= Skway First Nation =

Band government of the Stó꞉lō people

Skway First Nation, (officially Shxwhá꞉y Village), is a band government of the Stó꞉lō people living in the Fraser Valley of British Columbia, Canada near the city of Chilliwack. The Skway traditionally speak the Upriver dialect of Halkomelem, one of the Salishan family of languages. The band is a member government of the Sto:lo Nation tribal council, and should not be confused with the Skwah First Nation, which is in the same area but is a different band.

==Indian Reserves==
The band administers three Indian Reserves:
- Grass Indian Reserve No. 15, 1/2 mile southeast of Chilliwack, 64.8 ha.
- Skumalasph Indian Reserve No. 16, 6 miles northwest of Chilliwack, 468.4 ha.
- Skway Indian Reserve No. 5, 2 miles west of Chilliwack, 255 ha. (location of Skway Village)

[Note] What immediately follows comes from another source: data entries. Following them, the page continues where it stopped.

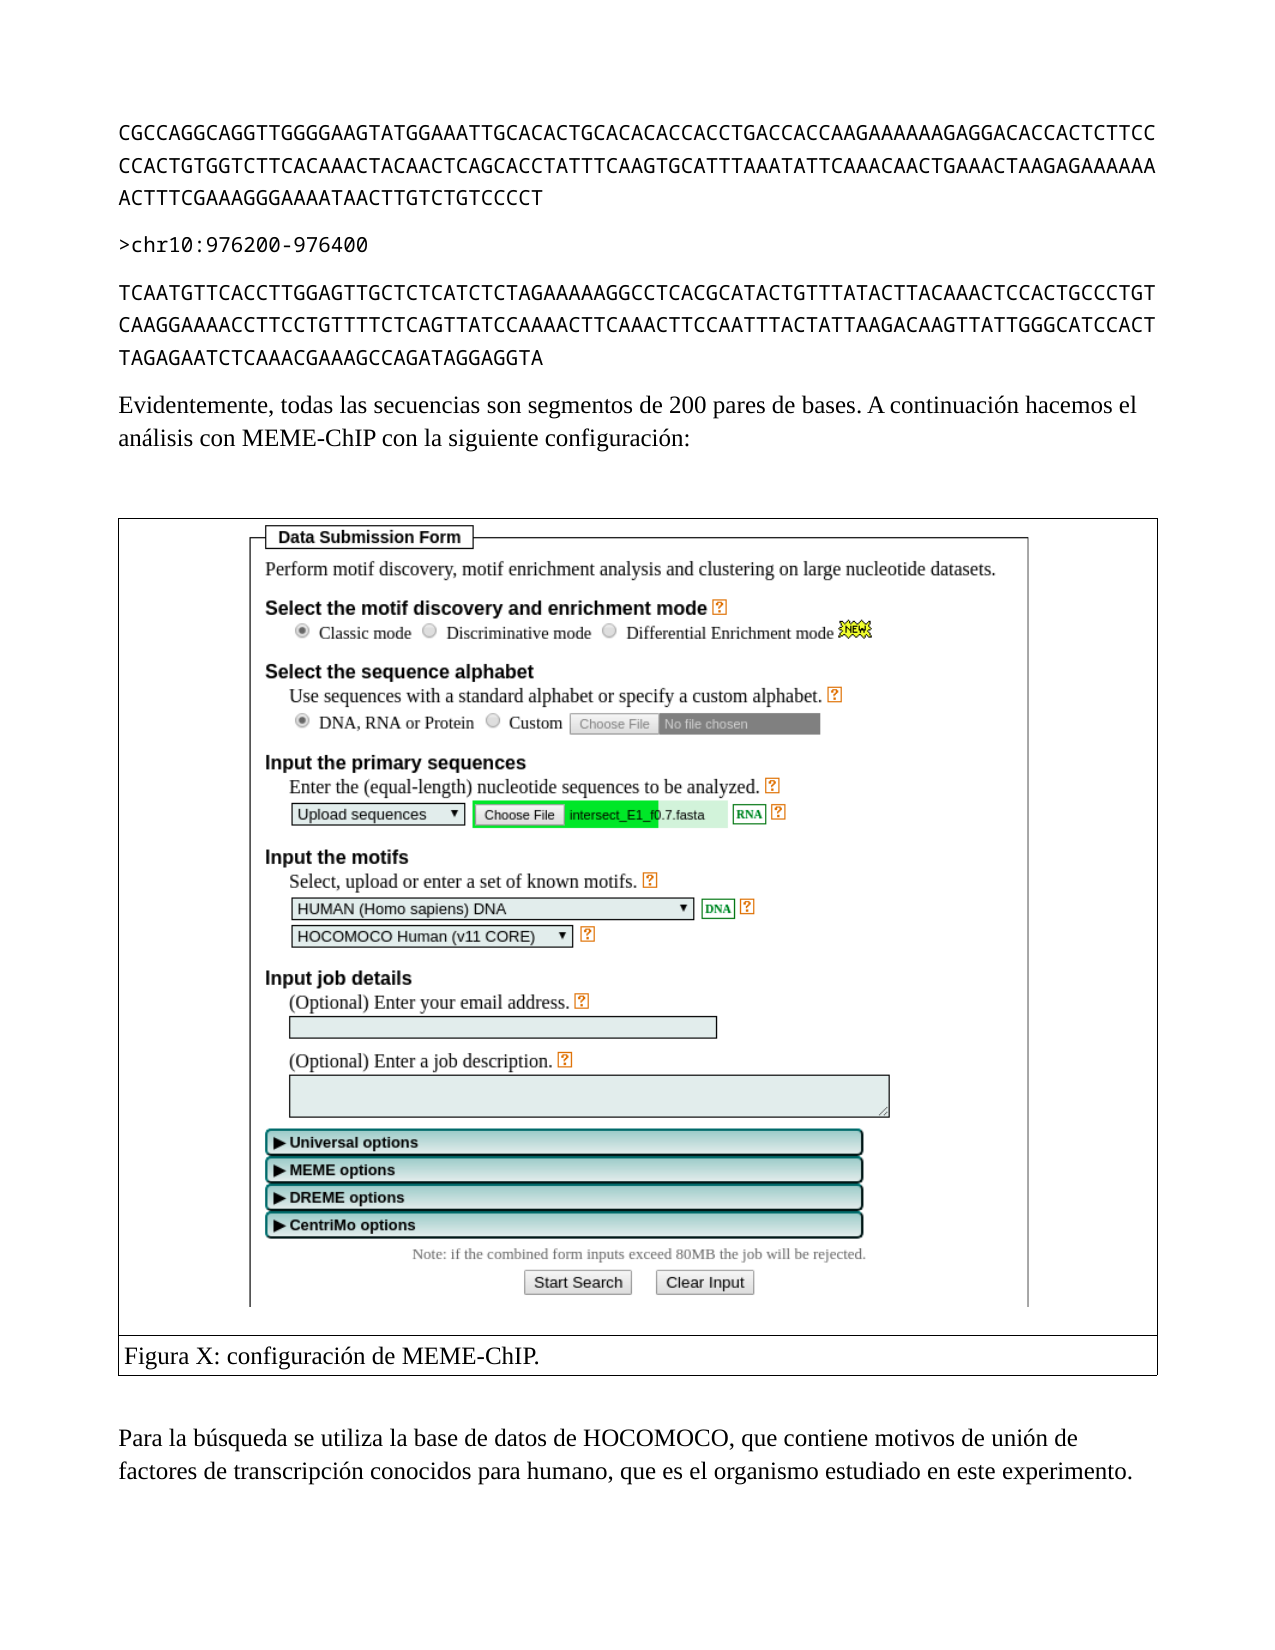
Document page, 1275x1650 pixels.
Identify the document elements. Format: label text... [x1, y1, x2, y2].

text Para la búsqueda se utiliza la base de datos de HOCOMOCO, que contiene motivos de unión de factores de transcripción conocidos para humano, que es el organismo estudiado en este experimento. [118, 1423, 1157, 1485]
table_header [119, 519, 1157, 1335]
text >chr10:976200-976400 [118, 231, 1157, 259]
text CGCCAGGCAGGTTGGGGAAGTATGGAAATTGCACACTGCACACACCACCTGACCACCAAGAAAAAAGAGGACACCACTCTTCCCCACTGTGGTCTTCACAAACTACAACTCAGCACCTATTTCAAGTGCATTTAAATATTCAAACAACTGAAACTAAGAGAAAAAAACTTTCGAAAGGGAAAATAACTTGTCTGTCCCCT [118, 118, 1157, 212]
text Evidentemente, todas las secuencias son segmentos de 200 pares de bases. A continuación hacemos el análisis con MEME-ChIP con la siguiente configuración: [118, 390, 1157, 452]
picture [246, 524, 1029, 1307]
text TCAATGTTCACCTTGGAGTTGCTCTCATCTCTAGAAAAAGGCCTCACGCATACTGTTTATACTTACAAACTCCACTGCCCTGTCAAGGAAAACCTTCCTGTTTTCTCAGTTATCCAAAACTTCAAACTTCCAATTTACTATTAAGACAAGTTATTGGGCATCCACTTAGAGAATCTCAAACGAAAGCCAGATAGGAGGTA [118, 278, 1157, 371]
table_cell Figura X: configuración de MEME-ChIP. [119, 1336, 1157, 1375]
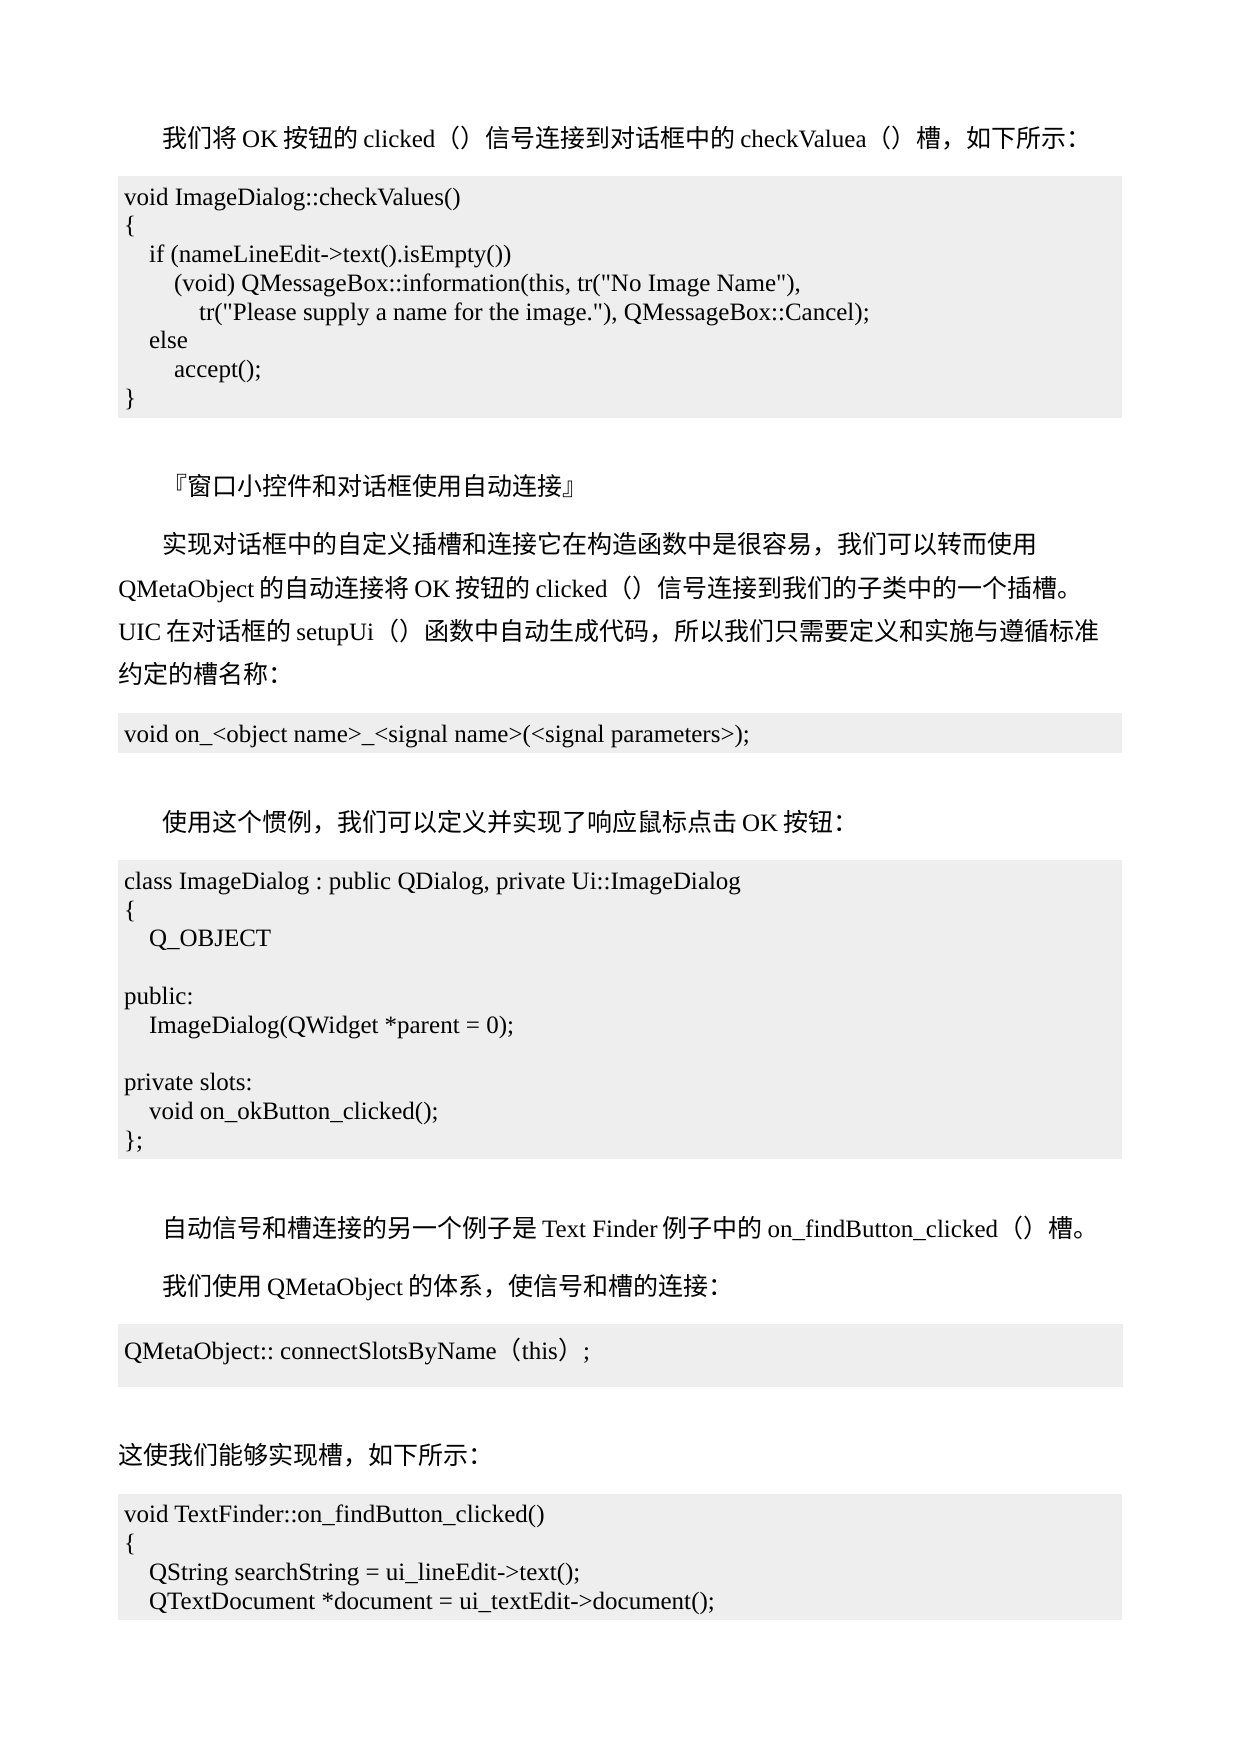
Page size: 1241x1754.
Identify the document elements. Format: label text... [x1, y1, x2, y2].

table_header void TextFinder::on_findButton_clicked() { QString searchString = ui_lineEdit->text(); QTextDocument *document = ui_textEdit->document(); [118, 1494, 1122, 1620]
text 我们使用QMetaObject的体系，使信号和槽的连接： [118, 1266, 1122, 1303]
text 『窗口小控件和对话框使用自动连接』 [118, 467, 1122, 503]
table_header void ImageDialog::checkValues() { if (nameLineEdit->text().isEmpty()) (void) QMessageBox::information(this, tr("No Image Name"), tr("Please supply a name for the image."), QMessageBox::Cancel); else accept(); } [118, 176, 1122, 418]
table_header void on_<object name>_<signal name>(<signal parameters>); [118, 713, 1122, 753]
text 使用这个惯例，我们可以定义并实现了响应鼠标点击OK按钮： [118, 802, 1122, 838]
table_header QMetaObject:: connectSlotsByName（this）; [118, 1324, 1123, 1387]
text 这使我们能够实现槽，如下所示： [118, 1436, 1122, 1472]
text 自动信号和槽连接的另一个例子是Text Finder例子中的on_findButton_clicked（）槽。 [118, 1208, 1122, 1244]
text 我们将OK按钮的clicked（）信号连接到对话框中的checkValuea（）槽，如下所示： [118, 118, 1122, 154]
table_header class ImageDialog : public QDialog, private Ui::ImageDialog { Q_OBJECT public: ImageDialog(QWidget *parent = 0); private slots: void on_okButton_clicked(); }; [118, 860, 1122, 1159]
text 实现对话框中的自定义插槽和连接它在构造函数中是很容易，我们可以转而使用QMetaObject的自动连接将OK按钮的clicked（）信号连接到我们的子类中的一个插槽。 UIC在对话框的setupUi（）函数中自动生成代码，所以我们只需要定义和实施与遵循标准约定的槽名称： [118, 525, 1122, 691]
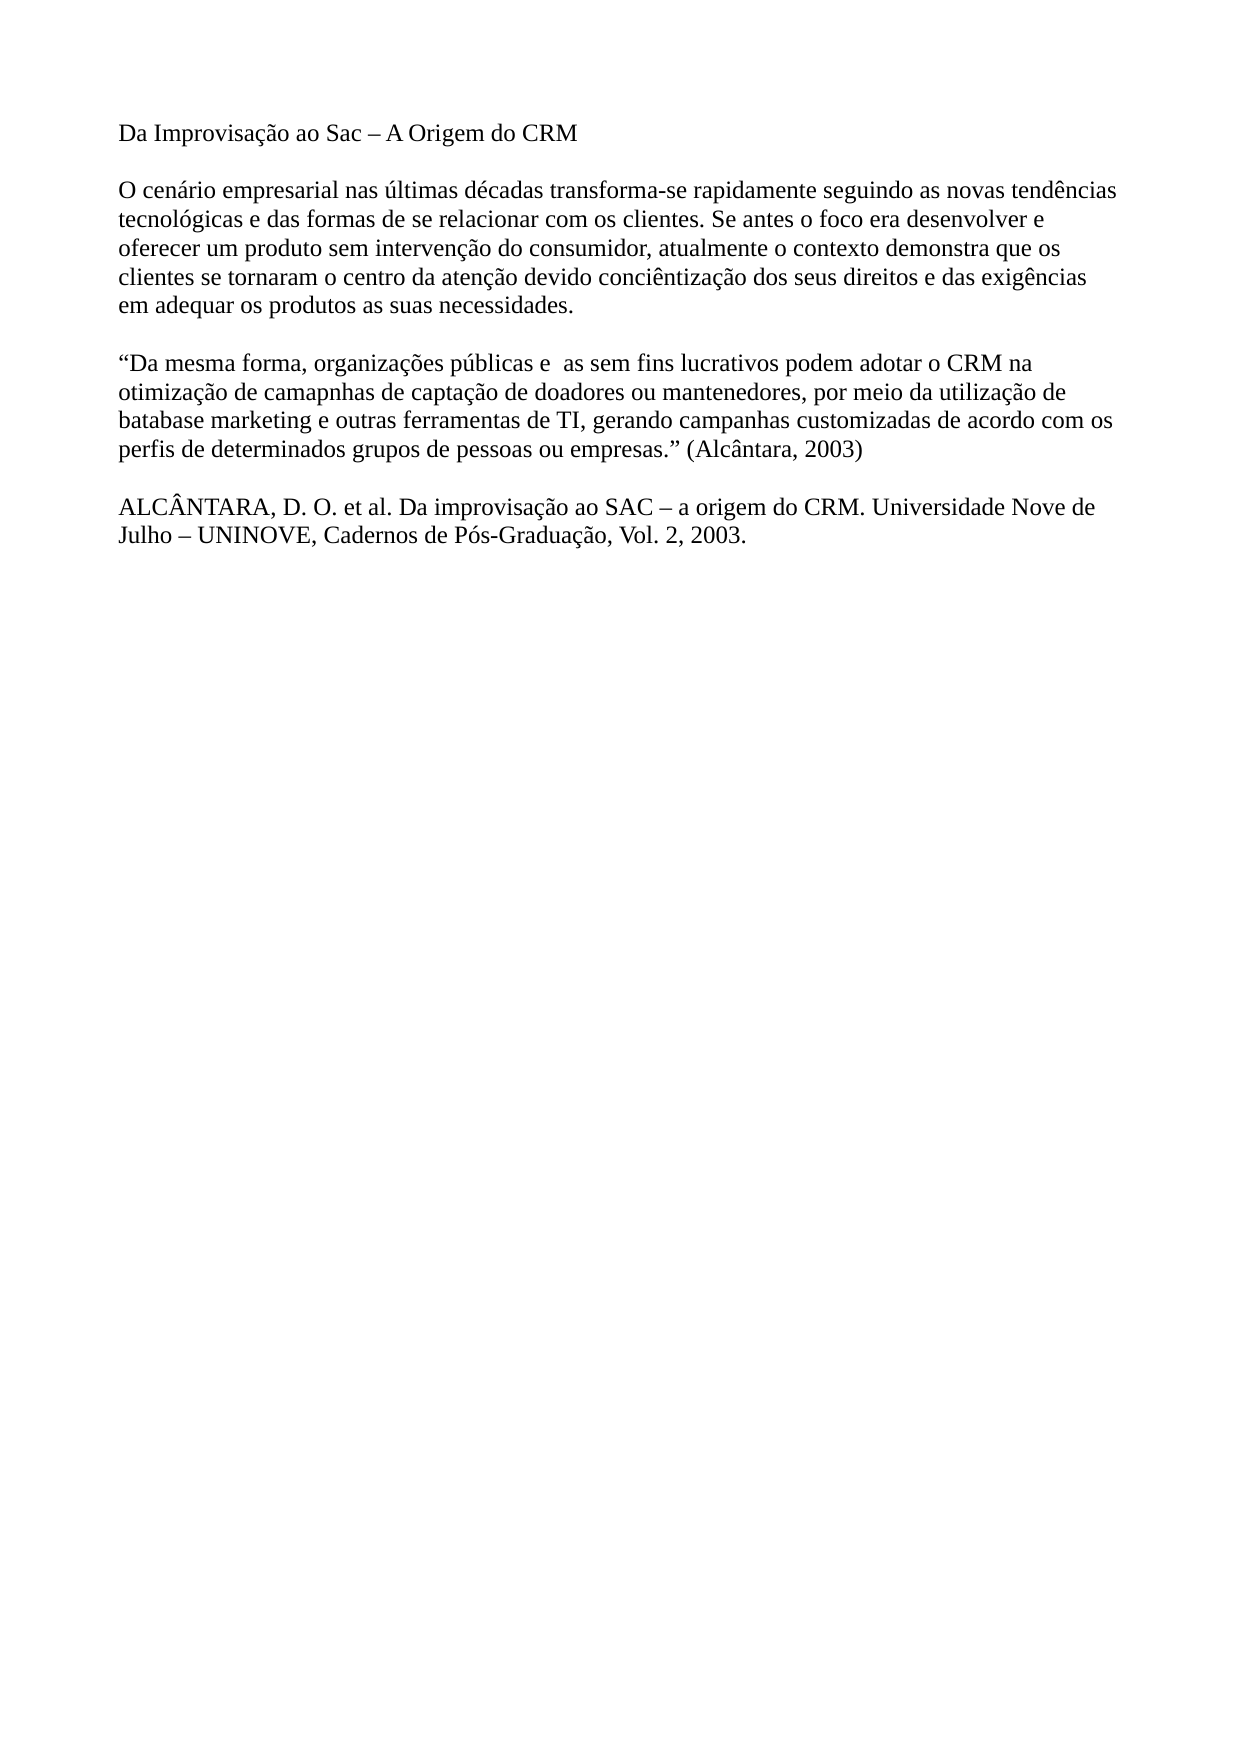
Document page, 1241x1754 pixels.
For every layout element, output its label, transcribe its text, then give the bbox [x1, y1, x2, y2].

text O cenário empresarial nas últimas décadas transforma-se rapidamente seguindo as novas tendências tecnológicas e das formas de se relacionar com os clientes. Se antes o foco era desenvolver e oferecer um produto sem intervenção do consumidor, atualmente o contexto demonstra que os clientes se tornaram o centro da atenção devido conciêntização dos seus direitos e das exigências em adequar os produtos as suas necessidades. [118, 176, 1122, 319]
text “Da mesma forma, organizações públicas e as sem fins lucrativos podem adotar o CRM na otimização de camapnhas de captação de doadores ou mantenedores, por meio da utilização de batabase marketing e outras ferramentas de TI, gerando campanhas customizadas de acordo com os perfis de determinados grupos de pessoas ou empresas.” (Alcântara, 2003) [118, 348, 1122, 463]
text Da Improvisação ao Sac – A Origem do CRM [118, 118, 1122, 147]
text ALCÂNTARA, D. O. et al. Da improvisação ao SAC – a origem do CRM. Universidade Nove de Julho – UNINOVE, Cadernos de Pós-Graduação, Vol. 2, 2003. [118, 492, 1122, 549]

The band also shares with 20 other bands the Peckquaylis Indian Reserve, formerly St. Mary's Indian Residential School at Mission, which is now a cultural, government and aboriginal business centre.

==Treaty process==

The Skway are at Stage 4 in British Columbia Treaty Process with the rest of the Sto:lo Nation tribal council.